Home Blog Reinforcement Learning from Human Feedback (RLHF) — Models, Losses, and Their Intuitions

🤝 Reinforcement Learning from Human Feedback (RLHF) — Models, Losses, and Their Intuitions

In the era of powerful language models, we’ve entered a new frontier where raw capability is no longer enough. We want AI systems that are not only smart, but aligned with human values, preferences, and safety requirements. That’s where Reinforcement Learning from Human Feedback (RLHF) comes in.

RLHF is the technique that helped train models like ChatGPT, enabling them to follow human instructions better and avoid toxic or unsafe responses. But what exactly happens under the hood? Let’s unpack the models, losses, and intuitions behind RLHF.

📦 What is RLHF?

Reinforcement Learning from Human Feedback is a 3-phase training pipeline that aligns a language model using preferences collected from humans. The goal is to reward behaviors humans approve of and penalize those they don’t.

🛠️ The Three Core Stages of RLHF:

Supervised Fine-Tuning (SFT): Start with a pretrained language model and fine-tune it on high-quality human-written responses.
Reward Model (RM) Training: Train a reward model on ranked pairs of outputs where humans prefer one over another.
Reinforcement Learning: Fine-tune the language model using Proximal Policy Optimization (PPO) with the reward model guiding the learning process.

🤖 The Models Involved

Base Language Model (LM): A pretrained transformer (like GPT) that generates text based on input prompts.
Reward Model (RM): A model trained to assign scalar reward values to model outputs, based on human preferences.
Policy Model: The final version of the LM fine-tuned via reinforcement learning to generate aligned responses.

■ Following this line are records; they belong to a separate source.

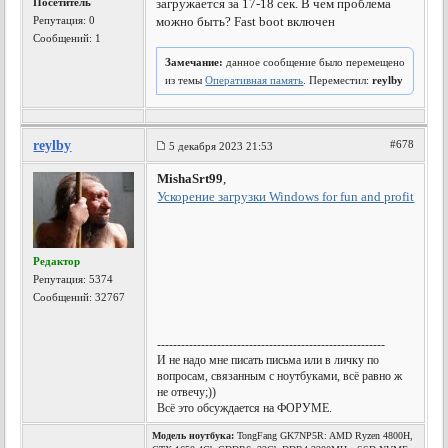
Посетитель
загружается за 17-18 сек. В чем проблема
Репутация:
0
можно быть? Fast boot включен
Сообщений: 1
Замечание:
данное сообщение было перемещено
из темы
Оперативная память
. Переместил:
reylby
reylby
#678
5 декабря 2023 21:53
MishaSrt99
,
Ускорение загрузки Windows for fun and profit
Редактор
Репутация:
5374
Сообщений: 32767
---------------------------------------------------------
И не надо мне писать письма или в личку по
вопросам, связанным с ноутбуками, всё равно ж
не отвечу;))
Всё это обсуждается на ФОРУМЕ.
Модель ноутбука:
TongFang GK7NP5R: AMD Ryzen 4800H,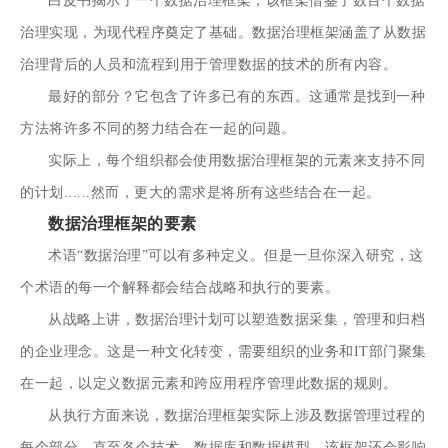
白皮书揭示了一个数据治理框架，该框架借鉴了数百个数据
治理实现，为现代程序奠定了基础。数据治理框架涵盖了从数据
治理背后的人员和流程到用于管理数据的技术的所有内容。
最好的部分？它包含了许多已有的东西。这通常是找到一种
方法将许多不同的努力结合在一起的问题。
实际上，每个组织都会使用数据治理框架的元素来支持不同
的计划......然而，更大的需求是将所有这些结合在一起。
数据治理框架的要素
术语“数据治理”可以有多种定义。但是一旦你深入研究，这
个术语的每一个解释都会结合战略和执行的要素。
从战略上讲，数据治理计划可以塑造数据采集，管理和归档
的企业理念。这是一种文化转变，需要组织的业务和IT部门聚集
在一起，以定义数据元素和跨应用程序管理此数据的规则。
从执行方面来说，数据治理框架实际上涉及数据管理过程的
每个部分，直至各个技术，数据库和数据模型。该框架还会影响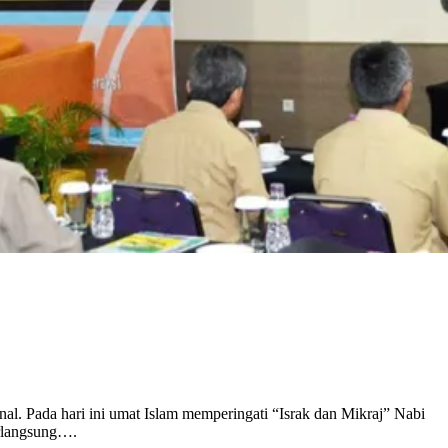
nal. Pada hari ini umat Islam memperingati “Israk dan Mikraj” Nabi
erlangsung….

🧠 The Intuition Behind the Losses

1. Supervised Fine-Tuning Loss

This is a standard cross-entropy loss. You train the model to predict human-written responses word by word:

Loss = -log P(human_response | prompt)

Intuition: Imitate the best human examples first, before learning to generalize via reward signals.

2. Reward Model Loss

Given two responses A and B, and a human preference for A over B, the reward model learns:

Loss = -log σ(r(A) - r(B))

Where σ is the sigmoid function and r(x) is the reward score for response x.

Intuition: The model should learn to assign higher scores to human-preferred answers.

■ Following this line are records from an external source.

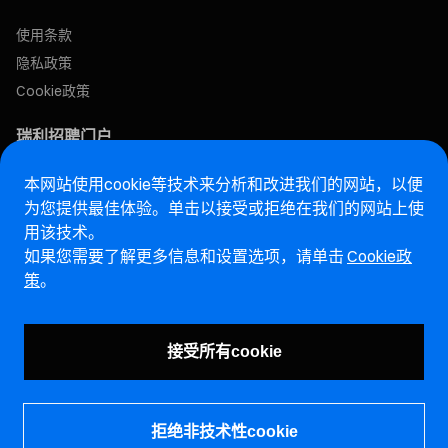
使用条款
隐私政策
Cookie政策
瑞利招聘门户
本网站使用cookie等技术来分析和改进我们的网站，以便
售后网站
为您提供最佳体验。单击以接受或拒绝在我们的网站上使
用该技术。
马瑞利诚信热线网站
如果您需要了解更多信息和设置选项，请单击
Cookie政
策
。
漏洞报告页面 (ENG)
接受所有cookie
拒绝非技术性cookie
©马瑞利控股有限公司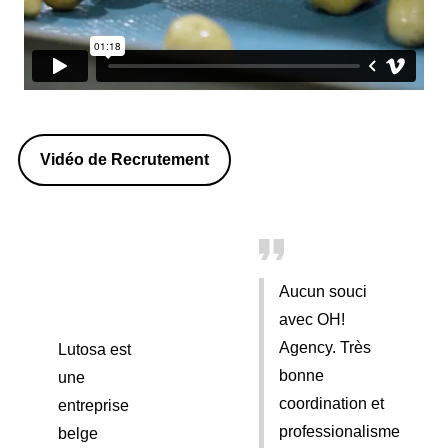
Vidéo de Recrutement
Aucun souci
avec OH!
Agency. Très
Lutosa est
bonne
une
coordination et
entreprise
professionalisme
belge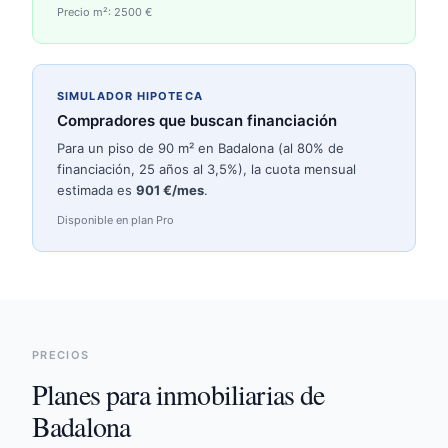
Precio m²:
2500
€
SIMULADOR HIPOTECA
Compradores que buscan financiación
Para un piso de 90 m² en
Badalona
(al 80% de
financiación, 25 años al 3,5%), la cuota mensual
estimada es
901
€/mes
.
Disponible en plan Pro
PRECIOS
Planes para inmobiliarias de
Badalona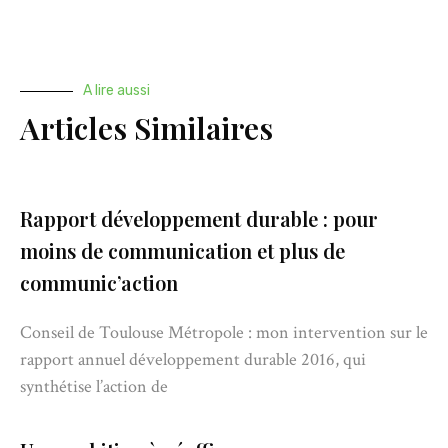
A lire aussi
Articles Similaires
Rapport développement durable : pour
moins de communication et plus de
communic’action
Conseil de Toulouse Métropole : mon intervention sur le
rapport annuel développement durable 2016, qui
synthétise l’action de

3. PPO Loss (Policy Optimization)

Once the reward model is trained, the language model is fine-tuned via PPO to maximize expected reward, while staying close to the original model:

Loss = - Advantage * πθ / πθ_old + KL Penalty

Advantage: How much better the new output is, compared to the old one.
KL Penalty: Prevents the model from drifting too far from its base behavior.

⚖️ Why PPO?

PPO is a popular reinforcement learning algorithm because it offers a stable trade-off between exploration and safety. It ensures the updated policy doesn't change too drastically, which is crucial when working with powerful language models prone to generating unpredictable outputs.